Au Congo, plus de quatre-vingts pour cent des jeunes en âge de travailler sont au chômage, et plus de quatre-vingts pour cent des hommes âgés aptes à la retraite sont au travail. Ce qui expose le pays à un déséquilibre social sérieux. Cette inégalité et cette injustice favorisent l'accroissement des abus dans le pays. Le jeune se retrouve totalement exclu des affaires courantes du pays, et le pouvoir se trouve confisqué entre les mains de la classe vieillissante qui, par contre, ne représente que vingt pour cent de la population congolaise. La politique du pays et son économie sont ainsi étranglées par le refus systématique de mettre au service les jeunes cerveaux.
Le phénomène de l'exil
En République Démocratique du Congo, les jeunes sont diminués et même affaiblis. Il vous paraîtra alors curieux de retrouver parmi ces enfants « Kulunas » qui sèment la terreur dans la capitale Kinshasa des intellectuels et des universitaires qui, par manque de travail, ont choisi ce métier injuste pour s'attirer de l'argent facile et faire payer les pots cassés au gouvernement. Puisque ces jeunes ne trouvent pas leur place dans leur propre terre de naissance, voilà pourquoi ils ont choisi l'immigration en terre étrangère comme recours. Les jeunes sont prêts à tout pour gagner un visa pour l'étranger, pour l'Amérique ou l'Europe.
Voilà que vous êtes surpris d'accueillir des centaines d'expatriés congolais chaque année sur votre terre, et qui jurent de ne plus jamais se rendre en RDC. Par contrainte, ils inventent toutes les raisons possibles pour se faire passer même pour des exilés politiques, avec ce phénomène congolais bien connu dit le phénomène « Ngunda », qui veut dire « Départ sans retour ». Cette antivaleur n'arrive que pour la seule et simple raison qu'ils ne sont pas mis en valeur au pays.
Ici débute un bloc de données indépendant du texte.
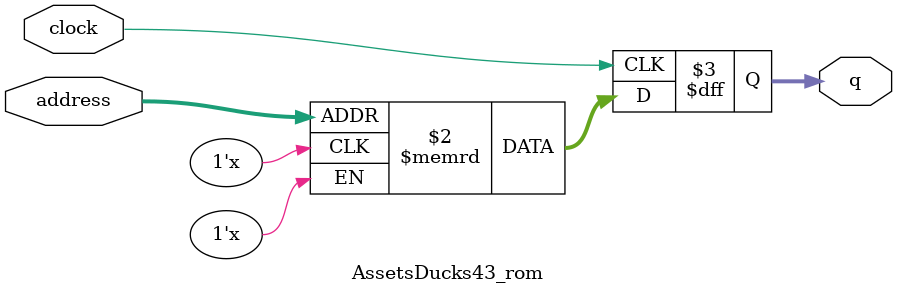
<source format=sv>
module AssetsDucks43_rom (
	input logic clock,
	input logic [11:0] address,
	output logic [3:0] q
);

logic [3:0] memory [0:4095] /* synthesis ram_init_file = "./AssetsDucks43/AssetsDucks43.mif" */;

always_ff @ (posedge clock) begin
	q <= memory[address];
end

endmodule

</source>
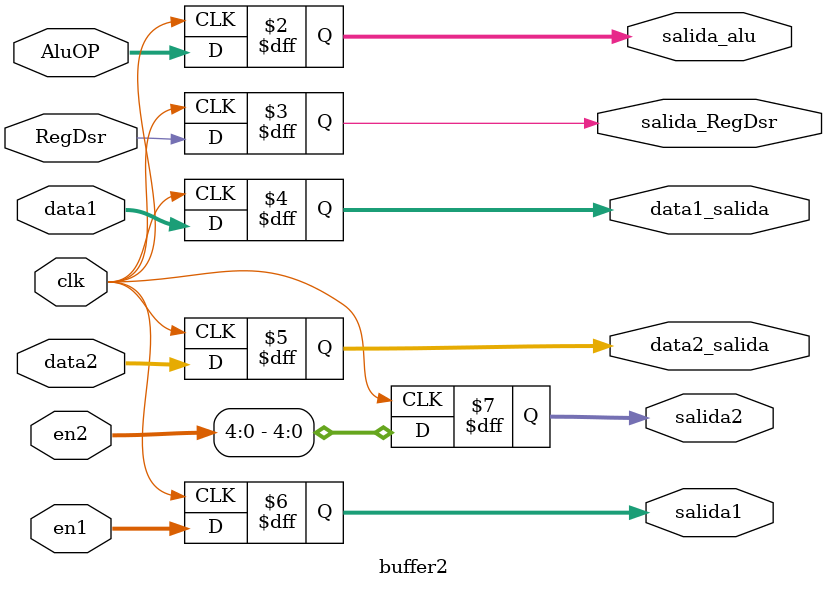
<source format=v>
module buffer2 (
	input clk,
	input [2:0]AluOP,
	input [31:0]data1,
	input [31:0]data2,
	input [15:11]en1,
	input [5:0]en2,
	input RegDsr,
	
	output reg[2:0]salida_alu,
	output reg salida_RegDsr,
	output reg[31:0]data1_salida,
	output reg[31:0]data2_salida,
	output reg[15:11]salida1,
	output reg[15:11]salida2
);

always @(posedge clk)
begin
	salida_alu <= AluOP;
	salida_RegDsr <= RegDsr;
	data1_salida <= data1;
	data2_salida <= data2;
	salida1 <= en1;
	salida2 <= en2;
end

endmodule

</source>
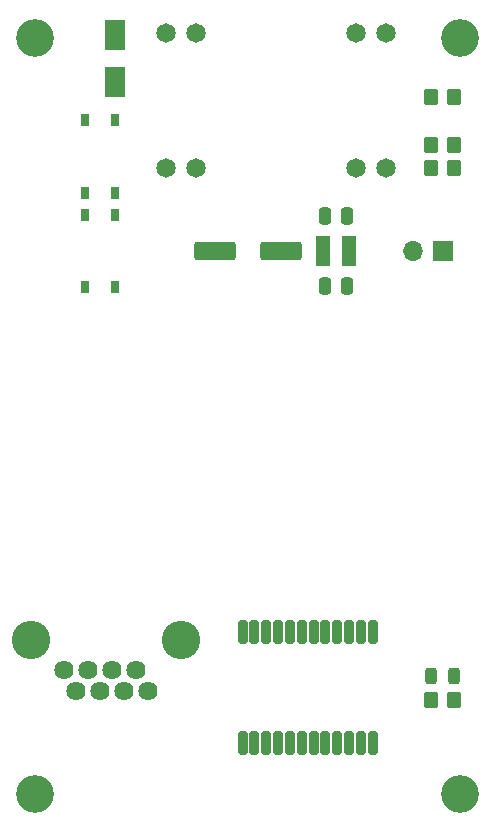
<source format=gbr>
%TF.GenerationSoftware,KiCad,Pcbnew,6.0.11+dfsg-1~bpo11+1*%
%TF.CreationDate,2024-02-01T17:53:29-05:00*%
%TF.ProjectId,POE,504f452e-6b69-4636-9164-5f7063625858,1.0.0*%
%TF.SameCoordinates,Original*%
%TF.FileFunction,Soldermask,Top*%
%TF.FilePolarity,Negative*%
%FSLAX46Y46*%
G04 Gerber Fmt 4.6, Leading zero omitted, Abs format (unit mm)*
G04 Created by KiCad (PCBNEW 6.0.11+dfsg-1~bpo11+1) date 2024-02-01 17:53:29*
%MOMM*%
%LPD*%
G01*
G04 APERTURE LIST*
G04 Aperture macros list*
%AMRoundRect*
0 Rectangle with rounded corners*
0 $1 Rounding radius*
0 $2 $3 $4 $5 $6 $7 $8 $9 X,Y pos of 4 corners*
0 Add a 4 corners polygon primitive as box body*
4,1,4,$2,$3,$4,$5,$6,$7,$8,$9,$2,$3,0*
0 Add four circle primitives for the rounded corners*
1,1,$1+$1,$2,$3*
1,1,$1+$1,$4,$5*
1,1,$1+$1,$6,$7*
1,1,$1+$1,$8,$9*
0 Add four rect primitives between the rounded corners*
20,1,$1+$1,$2,$3,$4,$5,0*
20,1,$1+$1,$4,$5,$6,$7,0*
20,1,$1+$1,$6,$7,$8,$9,0*
20,1,$1+$1,$8,$9,$2,$3,0*%
G04 Aperture macros list end*
%ADD10C,3.200000*%
%ADD11C,3.251200*%
%ADD12C,1.625600*%
%ADD13R,0.800000X1.000000*%
%ADD14R,1.700000X1.700000*%
%ADD15O,1.700000X1.700000*%
%ADD16RoundRect,0.250000X1.500000X0.550000X-1.500000X0.550000X-1.500000X-0.550000X1.500000X-0.550000X0*%
%ADD17RoundRect,0.250000X-0.350000X-0.450000X0.350000X-0.450000X0.350000X0.450000X-0.350000X0.450000X0*%
%ADD18R,1.800000X2.500000*%
%ADD19C,1.650000*%
%ADD20RoundRect,0.250000X0.250000X0.475000X-0.250000X0.475000X-0.250000X-0.475000X0.250000X-0.475000X0*%
%ADD21RoundRect,0.250000X0.350000X0.450000X-0.350000X0.450000X-0.350000X-0.450000X0.350000X-0.450000X0*%
%ADD22RoundRect,0.195000X-0.195000X0.805000X-0.195000X-0.805000X0.195000X-0.805000X0.195000X0.805000X0*%
%ADD23RoundRect,0.243750X-0.243750X-0.456250X0.243750X-0.456250X0.243750X0.456250X-0.243750X0.456250X0*%
%ADD24R,1.250000X2.500000*%
%ADD25RoundRect,0.250000X-0.250000X-0.475000X0.250000X-0.475000X0.250000X0.475000X-0.250000X0.475000X0*%
G04 APERTURE END LIST*
D10*
%TO.C,REF\u002A\u002A*%
X118000000Y-132000000D03*
%TD*%
D11*
%TO.C,J1*%
X81650000Y-118975000D03*
X94350000Y-118975000D03*
D12*
X84444000Y-121515000D03*
X85460000Y-123293000D03*
X86476000Y-121515000D03*
X87492000Y-123293000D03*
X88508000Y-121515000D03*
X89524000Y-123293000D03*
X90540000Y-121515000D03*
X91556000Y-123293000D03*
%TD*%
D13*
%TO.C,D2*%
X86260000Y-89075000D03*
X88800000Y-89075000D03*
X88800000Y-82925000D03*
X86260000Y-82925000D03*
%TD*%
D14*
%TO.C,J2*%
X116520054Y-86000000D03*
D15*
X113980054Y-86000000D03*
%TD*%
D16*
%TO.C,C1*%
X102800000Y-86000000D03*
X97200000Y-86000000D03*
%TD*%
D10*
%TO.C,REF\u002A\u002A*%
X82000000Y-132000000D03*
%TD*%
D17*
%TO.C,R4*%
X115500000Y-124000000D03*
X117500000Y-124000000D03*
%TD*%
D10*
%TO.C,REF\u002A\u002A*%
X118000000Y-68000000D03*
%TD*%
D18*
%TO.C,D3*%
X88800000Y-71700000D03*
X88800000Y-67700000D03*
%TD*%
D19*
%TO.C,MOD-1*%
X93090387Y-78937467D03*
X95630387Y-78937467D03*
X109200387Y-78937467D03*
X111740387Y-78937467D03*
X111740387Y-67557467D03*
X109200387Y-67557467D03*
X95630387Y-67557467D03*
X93090387Y-67557467D03*
%TD*%
D20*
%TO.C,C3*%
X108415599Y-89000000D03*
X106515599Y-89000000D03*
%TD*%
D13*
%TO.C,D1*%
X86260000Y-81075000D03*
X88800000Y-81075000D03*
X88800000Y-74925000D03*
X86260000Y-74925000D03*
%TD*%
D21*
%TO.C,R3*%
X117500000Y-73000000D03*
X115500000Y-73000000D03*
%TD*%
D22*
%TO.C,TR3*%
X110580000Y-118300000D03*
X109580000Y-118300000D03*
X108580000Y-118300000D03*
X107580000Y-118300000D03*
X106580000Y-118300000D03*
X105580000Y-118300000D03*
X104580000Y-118300000D03*
X103580000Y-118300000D03*
X102580000Y-118300000D03*
X101580000Y-118300000D03*
X100580000Y-118300000D03*
X99580000Y-118300000D03*
X99580000Y-127700000D03*
X100580000Y-127700000D03*
X101580000Y-127700000D03*
X102580000Y-127700000D03*
X103580000Y-127700000D03*
X104580000Y-127700000D03*
X105580000Y-127700000D03*
X106580000Y-127700000D03*
X107580000Y-127700000D03*
X108580000Y-127700000D03*
X109580000Y-127700000D03*
X110580000Y-127700000D03*
%TD*%
D10*
%TO.C,REF\u002A\u002A*%
X82000000Y-68000000D03*
%TD*%
D23*
%TO.C,D4*%
X115562500Y-122000000D03*
X117437500Y-122000000D03*
%TD*%
D21*
%TO.C,R1*%
X117500000Y-79000000D03*
X115500000Y-79000000D03*
%TD*%
D17*
%TO.C,R2*%
X115500000Y-77000000D03*
X117500000Y-77000000D03*
%TD*%
D24*
%TO.C,L1*%
X106340599Y-86000000D03*
X108590599Y-86000000D03*
%TD*%
D25*
%TO.C,C2*%
X106515599Y-83000000D03*
X108415599Y-83000000D03*
%TD*%
M02*

</source>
Les défis de la santé publique
La République Démocratique du Congo n'exporte aucun bien à l'étranger en dépit de ses énormes richesses naturelles. Le pays reste à genou et sa population souffre des maladies liées à la faim. Le choléra, la diarrhée rouge, la typhoïde et la fièvre Ebola font souffrir la population jusqu'à leur condamnation à une santé très médiocre et critique. L'espérance de vie s'est rabattue jusqu'à 45 ans. Parfois, la population a accès à des produits avariés et des médicaments périmés que les offices de contrôle ont du mal à détecter dû au manque de technologie et de matériels adéquats. Dix pour cent seulement de la population ont accès aux soins de bonne qualité, et plus de quatre-vingt-dix pour cent du pays a accès à la médecine traditionnelle qui reste marquée par un manque d'expérience et des erreurs de calculs qui exposent les patients à des risques de surdosages.
J'ai fait une lecture complète de la population congolaise et de ses demandes, et cet article n'est qu'une partie de mon livre à venir très prochainement : L'Autopsie d'un peuple. Je suis rassuré que ces vérités vous ont permis de palper du doigt la réalité congolaise et ont changé votre jugement sur la question congolaise.